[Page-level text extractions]
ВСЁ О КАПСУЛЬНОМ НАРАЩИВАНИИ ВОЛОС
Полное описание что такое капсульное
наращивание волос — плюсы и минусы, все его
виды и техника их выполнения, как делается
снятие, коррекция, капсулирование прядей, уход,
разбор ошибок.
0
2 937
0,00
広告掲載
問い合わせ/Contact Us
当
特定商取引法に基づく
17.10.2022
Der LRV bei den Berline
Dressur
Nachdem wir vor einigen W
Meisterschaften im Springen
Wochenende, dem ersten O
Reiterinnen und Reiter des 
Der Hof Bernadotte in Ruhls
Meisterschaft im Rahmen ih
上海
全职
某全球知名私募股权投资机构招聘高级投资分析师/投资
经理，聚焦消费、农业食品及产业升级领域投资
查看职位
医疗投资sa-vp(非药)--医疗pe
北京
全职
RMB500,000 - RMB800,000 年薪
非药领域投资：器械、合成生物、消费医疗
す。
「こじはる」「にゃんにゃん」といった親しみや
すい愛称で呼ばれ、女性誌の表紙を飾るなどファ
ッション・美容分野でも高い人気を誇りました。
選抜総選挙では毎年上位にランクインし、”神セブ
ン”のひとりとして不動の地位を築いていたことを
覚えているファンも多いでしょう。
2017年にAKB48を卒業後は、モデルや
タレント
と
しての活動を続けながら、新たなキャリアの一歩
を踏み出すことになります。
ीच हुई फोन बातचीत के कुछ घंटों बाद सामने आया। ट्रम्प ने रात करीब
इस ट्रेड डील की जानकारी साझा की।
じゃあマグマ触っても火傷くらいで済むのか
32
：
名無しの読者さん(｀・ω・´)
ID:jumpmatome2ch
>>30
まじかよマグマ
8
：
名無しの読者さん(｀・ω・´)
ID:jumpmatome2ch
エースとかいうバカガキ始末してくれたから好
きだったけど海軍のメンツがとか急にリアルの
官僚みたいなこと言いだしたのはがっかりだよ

Work to complete: Output the entire set of records exactly as shown.

Solution below:
ВСЁ О КАПСУЛЬНОМ НАРАЩИВАНИИ ВОЛОС
Полное описание что такое капсульное
наращивание волос — плюсы и минусы, все его
виды и техника их выполнения, как делается
снятие, коррекция, капсулирование прядей, уход,
разбор ошибок.
0
2 937
0,00
広告掲載
問い合わせ/Contact Us
当
特定商取引法に基づく
17.10.2022
Der LRV bei den Berline
Dressur
Nachdem wir vor einigen W
Meisterschaften im Springen
Wochenende, dem ersten O
Reiterinnen und Reiter des 
Der Hof Bernadotte in Ruhls
Meisterschaft im Rahmen ih
上海
全职
某全球知名私募股权投资机构招聘高级投资分析师/投资
经理，聚焦消费、农业食品及产业升级领域投资
查看职位
医疗投资sa-vp(非药)--医疗pe
北京
全职
RMB500,000 - RMB800,000 年薪
非药领域投资：器械、合成生物、消费医疗
す。
「こじはる」「にゃんにゃん」といった親しみや
すい愛称で呼ばれ、女性誌の表紙を飾るなどファ
ッション・美容分野でも高い人気を誇りました。
選抜総選挙では毎年上位にランクインし、”神セブ
ン”のひとりとして不動の地位を築いていたことを
覚えているファンも多いでしょう。
2017年にAKB48を卒業後は、モデルや
タレント
と
しての活動を続けながら、新たなキャリアの一歩
を踏み出すことになります。
ीच हुई फोन बातचीत के कुछ घंटों बाद सामने आया। ट्रम्प ने रात करीब
इस ट्रेड डील की जानकारी साझा की।
じゃあマグマ触っても火傷くらいで済むのか
32
：
名無しの読者さん(｀・ω・´)
ID:jumpmatome2ch
>>30
まじかよマグマ
8
：
名無しの読者さん(｀・ω・´)
ID:jumpmatome2ch
エースとかいうバカガキ始末してくれたから好
きだったけど海軍のメンツがとか急にリアルの
官僚みたいなこと言いだしたのはがっかりだよ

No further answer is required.